O caso de corrupção na arbitragem do futebol paranaense tem um fato novo a cada dia. Ontem foi a vez do árbitro Evadnro Rogério Roman, que pertence ao quadro da CBF, falar o que sabe na tentativa, segundo ele, de limpar a máfia existente na Federação Paranaense de Futebol (FPF).
O árbitro deu entrevistas a duas emissoras de rádio ontem à tarde e confirmou a existência do esquema de compra de árbitros, inclusive com o envolvimento de dirigentes de clubes. ''Os árbitros catarinenses só estão vindo, fruto de uns dez árbitros que existem no futebol do Paraná que, todo mundo que milita no futebol sabe, são corruptos. Espero que estas coisas sejam tiradas a limpo'', declarou Roman.
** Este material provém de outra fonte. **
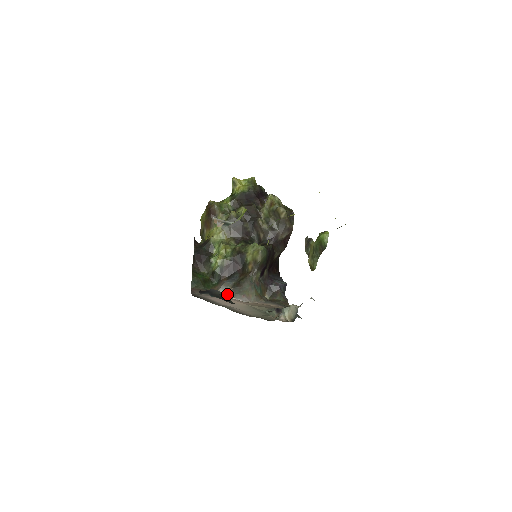
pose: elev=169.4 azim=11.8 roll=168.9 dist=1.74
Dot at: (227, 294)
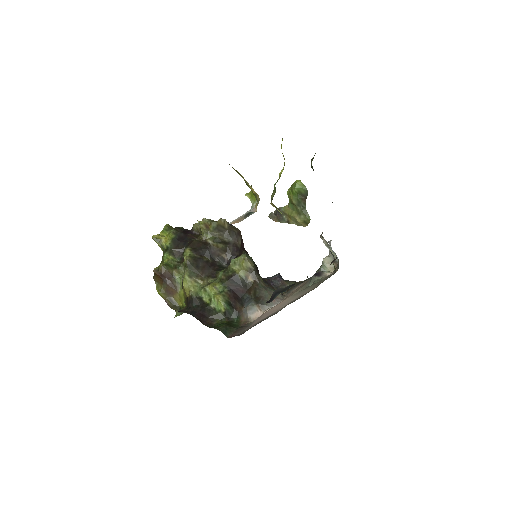
Dot at: (260, 313)
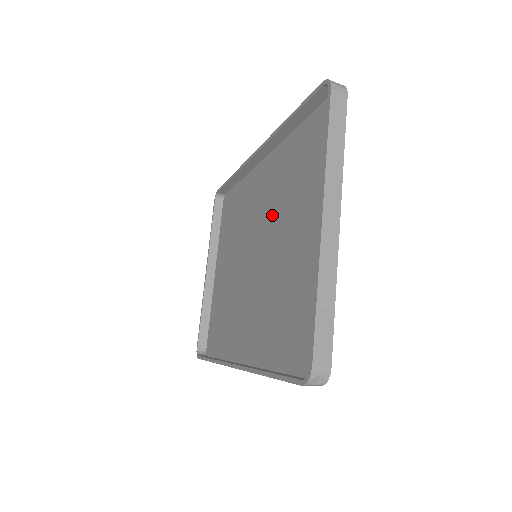
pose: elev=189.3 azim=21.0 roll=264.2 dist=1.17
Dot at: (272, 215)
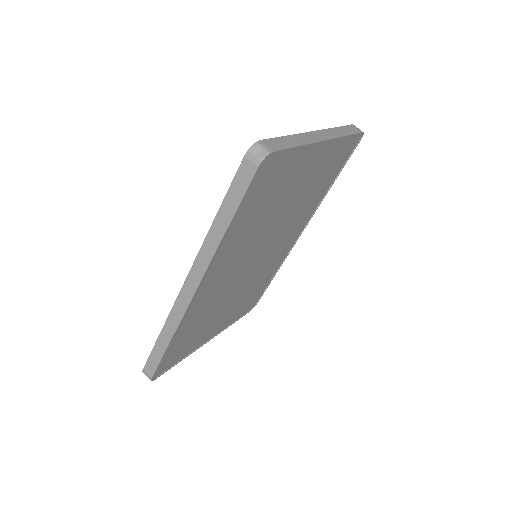
Dot at: (284, 226)
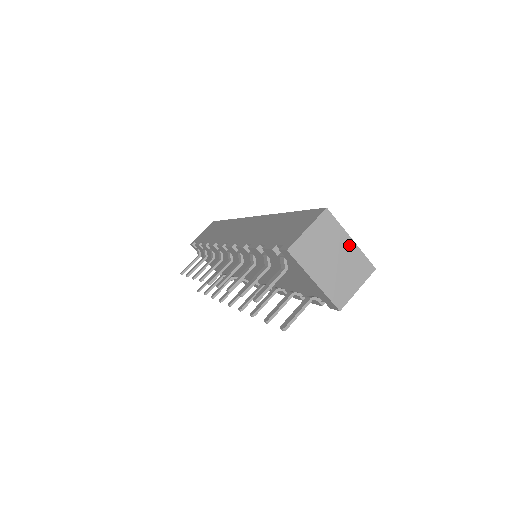
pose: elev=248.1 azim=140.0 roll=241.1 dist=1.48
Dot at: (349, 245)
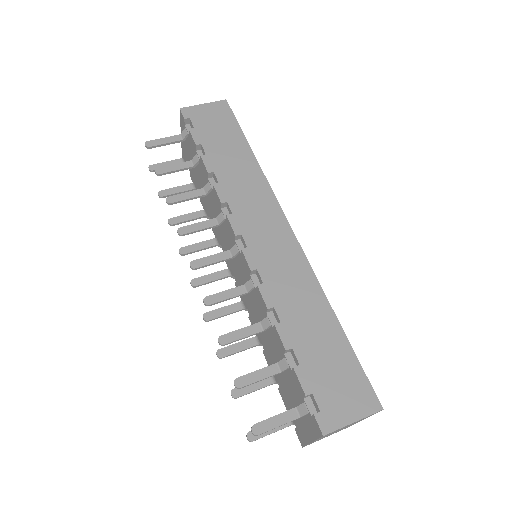
Dot at: occluded
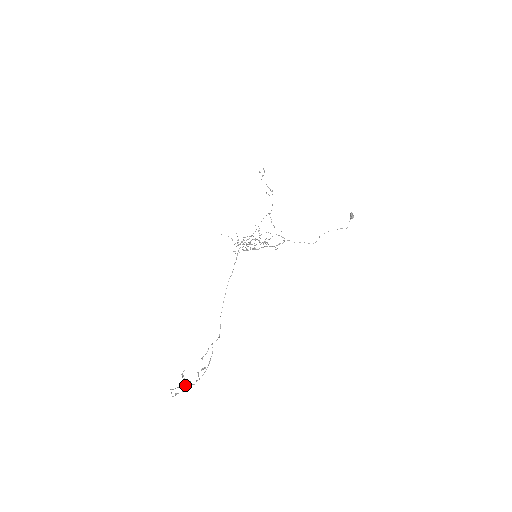
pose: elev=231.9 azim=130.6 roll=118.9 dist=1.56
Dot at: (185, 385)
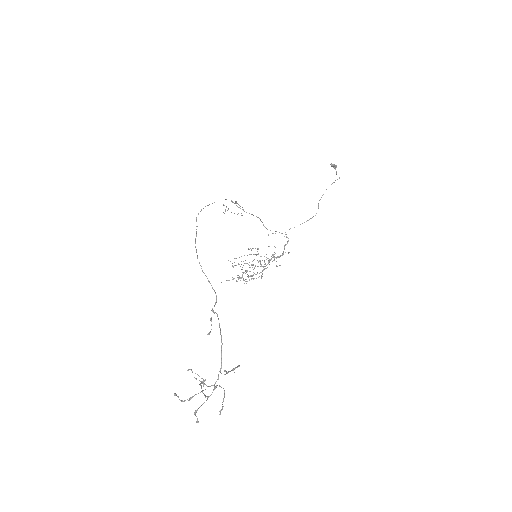
Dot at: (203, 384)
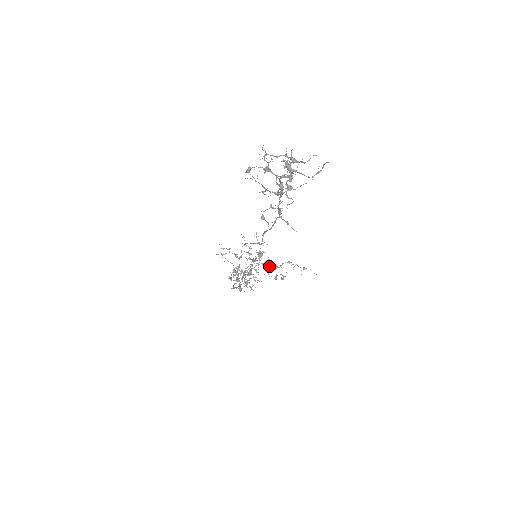
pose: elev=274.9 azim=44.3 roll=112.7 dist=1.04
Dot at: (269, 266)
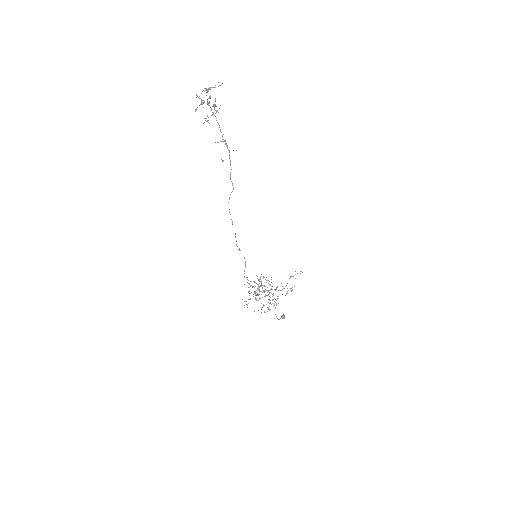
Dot at: (280, 290)
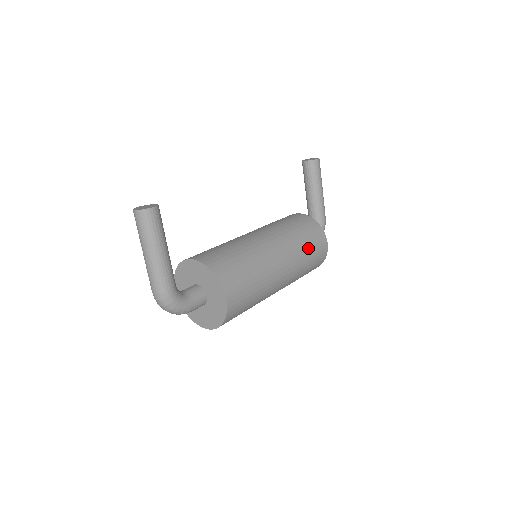
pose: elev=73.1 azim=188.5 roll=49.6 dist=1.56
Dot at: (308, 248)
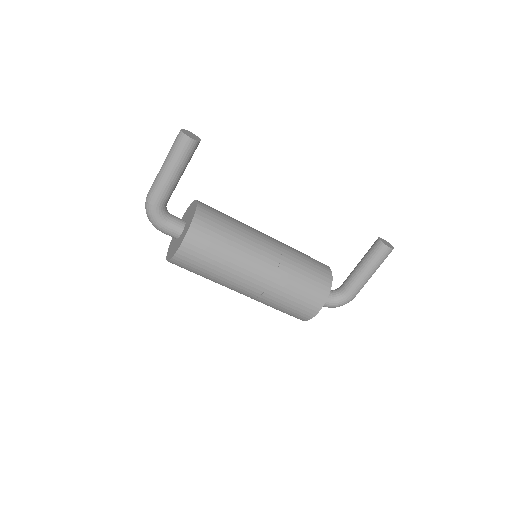
Dot at: (295, 292)
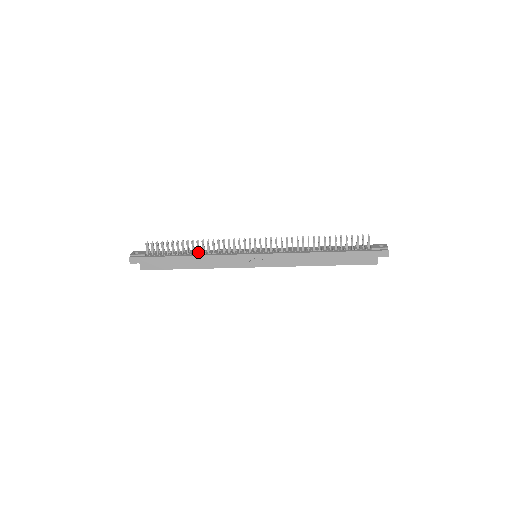
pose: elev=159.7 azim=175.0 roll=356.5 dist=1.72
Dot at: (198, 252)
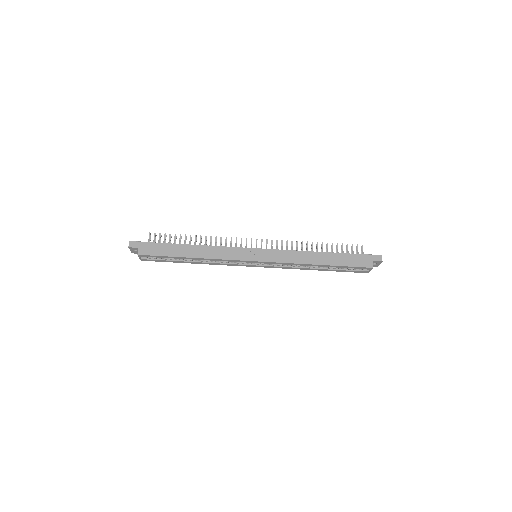
Dot at: occluded
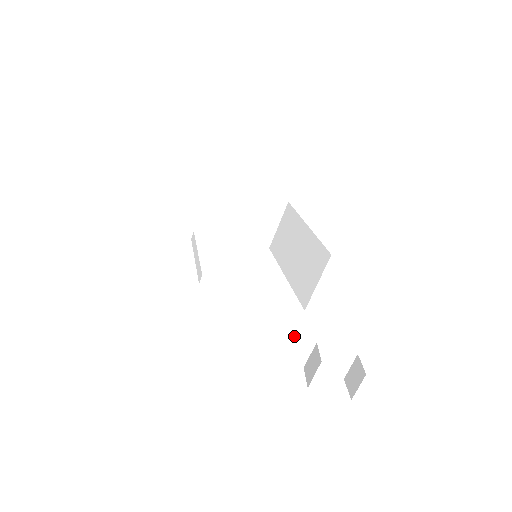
Ele também lamentou que o atual presidente da Associação dos Profissionais da Arbitragem de Futebol (Apaf) do Paraná, Henrique França Triches, não tenha tomado as providencias necessárias. ''Ele poderia ter nos ajudado, no final do ano passado, a ter expurgado quase toda essa quadrilha que existe. Mas ele se omitiu, no momento que tinha provas de depósitos em mãos. Ele é uma pessoa séria, mas se omitiu e acabou deixando outros árbitros como eu, o Roberto Braatz, o Edivaldo (Elias da Silva) e o Héber Roberto Lopes em situação constrangedora'', afirmou Roman, lembrando que a luta para acabar com a corrupção já é longa.
Roman enviará ofício à comissão de investigação, abrindo os sigilos bancário e telefônico e pede que os demais árbitros façam o mesmo.
O árbitro também confirmou que a máfia do apito é antiga e pediu para que alguns dirigentes também se expliquem. ''Eu nunca tive receio de falar. Dirigentes do Engenheiro Beltrão, do Império Toledo, Nacional de Rolândia e Paranavaí têm muito a falar. Se eles se omitirem, estarão contribuindo para que essa sacanagem e essa falcatrua continue'', afirmou.
Dos dirigentes citados, a reportagem só localizou Luiz Heitor Linhares, presidente do Engenheiro Beltrão, que garantiu não saber de nada. ''Achei um pouco precipitadas essas declarações dele. Devia apontar fatos. Se ele sabe por que não falou?'', rebateu Linhares, que ressaltou a qualidade técnica de Roman. ''É um excelente árbitro''.
Federação Como de costume, a FPF foi a última a saber das novidades do caso Bruxo. Informada pela Folha sobre as declarações de Roman, a assessoria de imprensa da entidade disse que o presidente Onaireves Nilo Rolim de Moura preferiu não comentar o assunto.
TJD O Tribunal de Justiça Desportiva (TJD) da FPF está mais próximo de descobrir quem é o Bruxo. Um jornal de Curitiba publicou um número de uma suposta conta corrente do banco Itaú onde eram feitos os depósitos da proprina. A conta pertence ao ex-vice-presidente da Comissão de Arbitragem da FPF, Antonio Carvalho, que afirma já ter encerrado a conta em abril. Sobre isso, Moura afirmou que essas ações são tentativas de desestabilizar a arbitragem e a FPF.